Write out the stretch of the entries from the start through the line containing "75L125 79H132L136 84L137", repeating each line exactly.

---------- Records for this exercise ----------

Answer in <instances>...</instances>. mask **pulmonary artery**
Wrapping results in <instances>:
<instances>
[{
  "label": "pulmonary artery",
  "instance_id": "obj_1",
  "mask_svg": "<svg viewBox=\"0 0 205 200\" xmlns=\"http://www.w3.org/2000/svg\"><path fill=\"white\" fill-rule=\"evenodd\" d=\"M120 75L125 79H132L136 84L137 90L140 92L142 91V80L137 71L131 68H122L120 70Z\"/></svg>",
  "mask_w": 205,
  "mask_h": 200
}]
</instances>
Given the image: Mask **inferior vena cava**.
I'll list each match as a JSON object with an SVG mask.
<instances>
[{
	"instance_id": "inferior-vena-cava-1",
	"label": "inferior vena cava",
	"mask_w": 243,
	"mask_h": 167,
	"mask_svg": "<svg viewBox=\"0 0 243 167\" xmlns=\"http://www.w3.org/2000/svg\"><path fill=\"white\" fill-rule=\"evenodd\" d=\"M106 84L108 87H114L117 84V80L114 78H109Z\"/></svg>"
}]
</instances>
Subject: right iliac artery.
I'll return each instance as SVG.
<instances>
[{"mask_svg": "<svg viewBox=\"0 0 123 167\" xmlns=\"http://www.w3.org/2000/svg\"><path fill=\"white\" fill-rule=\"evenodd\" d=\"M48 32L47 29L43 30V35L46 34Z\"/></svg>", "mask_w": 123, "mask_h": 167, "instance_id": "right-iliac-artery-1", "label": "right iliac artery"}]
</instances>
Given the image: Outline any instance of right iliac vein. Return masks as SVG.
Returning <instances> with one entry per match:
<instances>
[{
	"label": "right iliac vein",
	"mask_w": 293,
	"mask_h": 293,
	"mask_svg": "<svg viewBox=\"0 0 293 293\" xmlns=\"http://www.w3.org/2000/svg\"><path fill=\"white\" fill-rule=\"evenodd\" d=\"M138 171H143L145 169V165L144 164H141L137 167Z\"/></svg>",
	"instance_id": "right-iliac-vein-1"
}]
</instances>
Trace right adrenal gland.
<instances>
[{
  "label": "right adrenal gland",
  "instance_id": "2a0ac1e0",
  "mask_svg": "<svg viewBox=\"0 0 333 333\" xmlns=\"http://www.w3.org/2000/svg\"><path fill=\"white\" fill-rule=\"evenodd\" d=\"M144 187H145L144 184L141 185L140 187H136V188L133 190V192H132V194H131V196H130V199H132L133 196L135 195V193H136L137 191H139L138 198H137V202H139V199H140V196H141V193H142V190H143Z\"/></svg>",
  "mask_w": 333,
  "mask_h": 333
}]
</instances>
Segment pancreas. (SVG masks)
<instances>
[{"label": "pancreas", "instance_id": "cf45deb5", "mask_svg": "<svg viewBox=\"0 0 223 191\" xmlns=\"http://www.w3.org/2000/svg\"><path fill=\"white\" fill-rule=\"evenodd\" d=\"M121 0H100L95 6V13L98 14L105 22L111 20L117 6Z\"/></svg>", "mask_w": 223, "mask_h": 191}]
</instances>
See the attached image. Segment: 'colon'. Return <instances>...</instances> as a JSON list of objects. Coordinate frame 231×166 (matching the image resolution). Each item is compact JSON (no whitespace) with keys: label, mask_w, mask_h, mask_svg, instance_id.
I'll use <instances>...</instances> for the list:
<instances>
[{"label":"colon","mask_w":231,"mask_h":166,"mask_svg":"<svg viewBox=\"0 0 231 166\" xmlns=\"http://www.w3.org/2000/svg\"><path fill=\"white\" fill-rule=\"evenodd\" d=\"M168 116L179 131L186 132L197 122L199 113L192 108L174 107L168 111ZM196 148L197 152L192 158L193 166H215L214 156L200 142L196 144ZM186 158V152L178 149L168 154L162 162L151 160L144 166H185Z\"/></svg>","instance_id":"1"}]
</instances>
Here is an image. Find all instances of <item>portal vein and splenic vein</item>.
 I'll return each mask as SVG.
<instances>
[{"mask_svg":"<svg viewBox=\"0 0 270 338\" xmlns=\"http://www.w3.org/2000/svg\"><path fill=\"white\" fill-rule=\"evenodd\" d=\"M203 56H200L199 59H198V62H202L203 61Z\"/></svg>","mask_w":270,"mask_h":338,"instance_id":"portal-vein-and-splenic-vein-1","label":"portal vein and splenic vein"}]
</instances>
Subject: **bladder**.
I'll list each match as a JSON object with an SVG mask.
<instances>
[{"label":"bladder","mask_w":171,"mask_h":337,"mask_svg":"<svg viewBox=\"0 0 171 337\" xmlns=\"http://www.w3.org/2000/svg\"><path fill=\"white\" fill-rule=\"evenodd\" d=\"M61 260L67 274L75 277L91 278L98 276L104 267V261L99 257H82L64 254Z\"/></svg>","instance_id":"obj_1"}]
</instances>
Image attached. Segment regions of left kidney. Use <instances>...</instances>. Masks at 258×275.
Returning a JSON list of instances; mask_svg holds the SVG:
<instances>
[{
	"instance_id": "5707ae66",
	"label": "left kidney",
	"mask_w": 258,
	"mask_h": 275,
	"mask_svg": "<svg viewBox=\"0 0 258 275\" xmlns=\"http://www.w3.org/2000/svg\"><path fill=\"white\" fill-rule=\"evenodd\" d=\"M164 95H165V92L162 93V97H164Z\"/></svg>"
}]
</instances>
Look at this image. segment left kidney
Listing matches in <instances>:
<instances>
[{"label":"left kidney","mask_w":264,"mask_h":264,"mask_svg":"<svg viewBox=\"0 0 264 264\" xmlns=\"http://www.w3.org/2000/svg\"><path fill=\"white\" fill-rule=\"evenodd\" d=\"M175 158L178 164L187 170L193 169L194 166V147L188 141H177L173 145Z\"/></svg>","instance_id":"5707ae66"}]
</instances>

----------

== Task output ==
Answer in <instances>...</instances>. mask **pulmonary artery**
Wrapping results in <instances>:
<instances>
[{
  "label": "pulmonary artery",
  "instance_id": "obj_1",
  "mask_svg": "<svg viewBox=\"0 0 205 200\" xmlns=\"http://www.w3.org/2000/svg\"><path fill=\"white\" fill-rule=\"evenodd\" d=\"M120 75L125 79H132L136 84L137 90L140 92L142 91V80L137 71L131 68H122L120 70Z\"/></svg>",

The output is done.